防災アイデア

身近なものを利用して、だれでもできる防災対策や手法を考案し、普及活動につとめています。
当研究所では、市民の視点に立って“知恵”と“工夫”で災害を乗り越える方法を考えています。
様々な試行錯誤の結果、私たちの身のまわりにあるものを利用して、簡単にできる防災のアイデアが生まれました。

手作りの消火具「投てき水パック」(日本消防検定協会にて試験済み特許第2955743号取得)

火事は小さな火のうちに消すのが鉄則です。ほんの少しの水がいつも手元に用意してあれば、恐い火事は防ぐことができるのです。

「投てき水パック」とは、握って割れない、でも20センチの高さから落としたら袋が破裂して水が飛び散る性質の水袋です。この袋にはビール大瓶1本分(約600ml)の水が入り、12袋でA火災(電気・油火災以外の一般火災)に対して1単位の消火能力があります。
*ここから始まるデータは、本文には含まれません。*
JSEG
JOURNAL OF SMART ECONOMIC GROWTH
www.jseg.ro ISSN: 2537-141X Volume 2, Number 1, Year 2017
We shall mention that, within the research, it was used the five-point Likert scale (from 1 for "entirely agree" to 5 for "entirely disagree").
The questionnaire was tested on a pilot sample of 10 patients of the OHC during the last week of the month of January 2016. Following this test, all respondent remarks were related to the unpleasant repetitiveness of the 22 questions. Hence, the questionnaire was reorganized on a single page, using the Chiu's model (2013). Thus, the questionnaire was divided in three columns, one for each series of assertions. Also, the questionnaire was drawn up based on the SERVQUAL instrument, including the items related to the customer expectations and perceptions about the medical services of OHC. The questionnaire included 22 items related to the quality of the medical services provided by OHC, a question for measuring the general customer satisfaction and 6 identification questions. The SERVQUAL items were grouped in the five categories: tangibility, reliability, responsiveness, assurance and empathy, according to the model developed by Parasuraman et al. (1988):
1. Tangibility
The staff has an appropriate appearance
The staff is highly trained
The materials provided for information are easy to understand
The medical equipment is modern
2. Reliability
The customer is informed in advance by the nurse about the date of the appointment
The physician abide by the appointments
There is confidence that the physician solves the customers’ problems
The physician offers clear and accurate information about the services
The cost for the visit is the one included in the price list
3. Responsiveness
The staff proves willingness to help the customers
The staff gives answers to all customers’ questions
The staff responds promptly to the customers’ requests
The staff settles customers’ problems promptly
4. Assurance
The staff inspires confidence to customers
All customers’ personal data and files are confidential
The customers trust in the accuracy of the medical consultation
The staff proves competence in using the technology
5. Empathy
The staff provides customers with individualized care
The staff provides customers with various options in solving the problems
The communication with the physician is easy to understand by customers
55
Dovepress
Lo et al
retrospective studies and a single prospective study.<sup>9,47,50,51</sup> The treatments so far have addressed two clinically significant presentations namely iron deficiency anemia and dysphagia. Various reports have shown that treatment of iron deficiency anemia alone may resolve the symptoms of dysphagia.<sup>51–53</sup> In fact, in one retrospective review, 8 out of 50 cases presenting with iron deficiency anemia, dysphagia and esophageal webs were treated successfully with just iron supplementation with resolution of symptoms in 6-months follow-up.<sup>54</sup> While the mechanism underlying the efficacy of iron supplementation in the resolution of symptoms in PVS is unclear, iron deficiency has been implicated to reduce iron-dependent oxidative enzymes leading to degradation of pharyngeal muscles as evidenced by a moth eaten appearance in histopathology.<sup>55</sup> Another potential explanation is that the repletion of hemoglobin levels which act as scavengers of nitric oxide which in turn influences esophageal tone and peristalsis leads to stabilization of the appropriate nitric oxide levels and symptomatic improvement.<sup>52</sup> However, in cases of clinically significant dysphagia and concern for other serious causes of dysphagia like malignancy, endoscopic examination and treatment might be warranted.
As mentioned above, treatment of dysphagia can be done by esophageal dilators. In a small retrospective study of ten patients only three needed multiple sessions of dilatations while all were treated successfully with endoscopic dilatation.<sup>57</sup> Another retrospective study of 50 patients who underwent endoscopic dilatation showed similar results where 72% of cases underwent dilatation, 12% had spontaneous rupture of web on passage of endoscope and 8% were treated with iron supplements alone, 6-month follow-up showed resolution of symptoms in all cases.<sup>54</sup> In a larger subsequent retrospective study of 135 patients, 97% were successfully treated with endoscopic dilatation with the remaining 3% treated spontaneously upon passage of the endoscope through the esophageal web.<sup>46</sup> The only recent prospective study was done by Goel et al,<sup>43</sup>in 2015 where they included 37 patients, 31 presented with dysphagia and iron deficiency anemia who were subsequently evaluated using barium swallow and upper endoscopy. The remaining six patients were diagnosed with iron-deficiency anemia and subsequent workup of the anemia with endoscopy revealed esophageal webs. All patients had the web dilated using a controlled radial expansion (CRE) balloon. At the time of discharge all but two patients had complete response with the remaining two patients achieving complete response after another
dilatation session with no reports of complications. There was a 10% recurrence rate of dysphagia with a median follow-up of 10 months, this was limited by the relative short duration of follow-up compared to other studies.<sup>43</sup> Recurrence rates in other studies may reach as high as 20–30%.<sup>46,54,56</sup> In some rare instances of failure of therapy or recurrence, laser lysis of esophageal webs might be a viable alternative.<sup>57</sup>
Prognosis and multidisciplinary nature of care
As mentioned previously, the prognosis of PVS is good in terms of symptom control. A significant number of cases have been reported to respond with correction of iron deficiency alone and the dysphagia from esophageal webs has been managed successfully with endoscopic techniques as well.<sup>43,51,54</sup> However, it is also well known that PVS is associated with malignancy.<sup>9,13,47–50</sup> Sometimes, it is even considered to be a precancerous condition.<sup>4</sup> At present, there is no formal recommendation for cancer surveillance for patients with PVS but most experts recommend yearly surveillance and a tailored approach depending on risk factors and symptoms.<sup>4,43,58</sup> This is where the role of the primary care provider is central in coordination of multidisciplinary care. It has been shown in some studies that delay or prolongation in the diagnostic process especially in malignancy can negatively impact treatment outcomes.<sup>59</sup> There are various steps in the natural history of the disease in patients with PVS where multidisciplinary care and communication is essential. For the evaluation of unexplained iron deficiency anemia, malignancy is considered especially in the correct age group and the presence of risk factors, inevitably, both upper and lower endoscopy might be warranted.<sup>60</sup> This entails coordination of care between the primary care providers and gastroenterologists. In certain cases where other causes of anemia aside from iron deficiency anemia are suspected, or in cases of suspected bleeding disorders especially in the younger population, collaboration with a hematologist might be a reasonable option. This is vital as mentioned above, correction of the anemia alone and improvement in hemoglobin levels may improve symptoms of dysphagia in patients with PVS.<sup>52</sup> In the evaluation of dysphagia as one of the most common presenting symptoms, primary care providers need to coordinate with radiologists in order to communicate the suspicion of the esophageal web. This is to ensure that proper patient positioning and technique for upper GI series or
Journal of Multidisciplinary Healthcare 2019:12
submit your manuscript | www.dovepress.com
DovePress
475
火が大きくて近づけないとき、燃焼しているものに投てき水パックを投げつけます。また火が小さい場合は、ツマミをちぎって水を押し出し、水鉄砲のように使うことができます。ただし天ぷら油火災に使用すると、爆発的な燃焼をして危険ですので絶対に使用しないで下さい。

安全・かんたん手づくりランプ

停電に備えて、今すぐ簡単に準備しておくことができる「ランプ」を紹介します。
材料は、サラダオイル(食用油なら可)、ティッシュペーパー、アルミホイル、ガラスのコップです。
使う油の量は3時間で5g程度、つまり少量で長く灯し続けます。
このランプの特徴は、安全に使えることです。食用油の発火点は、360度といわれています。

しかし仕組みをご覧いただけばわかるように、油の温度は常温ですから、万が一コップが倒れても油に火がつくことはありません。ただ、アルミホイルごとコップから飛び出さぬよう、コップにとめておくことが大切です。

停電になってから作るのではなく、今から用意しておきましょう。ジャムの瓶など、蓋の付いたものにセットしておくと、こぼれる心配もなくいつでも使えます。ほんの2~3分で作れますので、ぜひ試してみてください。

サ・ア・テふしぎな卓上コンロ

ガスや電気が停止しても温かいご飯が炊ける「卓上コンロ」の材料は、サラダオイル(食用油なら可)、アルミ缶、アルミホイル、ティッシュペーパーという身近なものです。上に紹介した「安全・かんたん手づくりランプ」の応用編といったところです。

サラダオイルが燃料となりますが、“オイル”ときいて驚かないでください。食用油は、360度にならないと火はつかないのです。この火がつきにくい性質を生かし、安全なコンロとして室内で利用することができます。

五徳となるアルミ缶は、タテに切り込みをいれると重ねて収納することができ、コンパクトになります。ぜひ作ってみてください。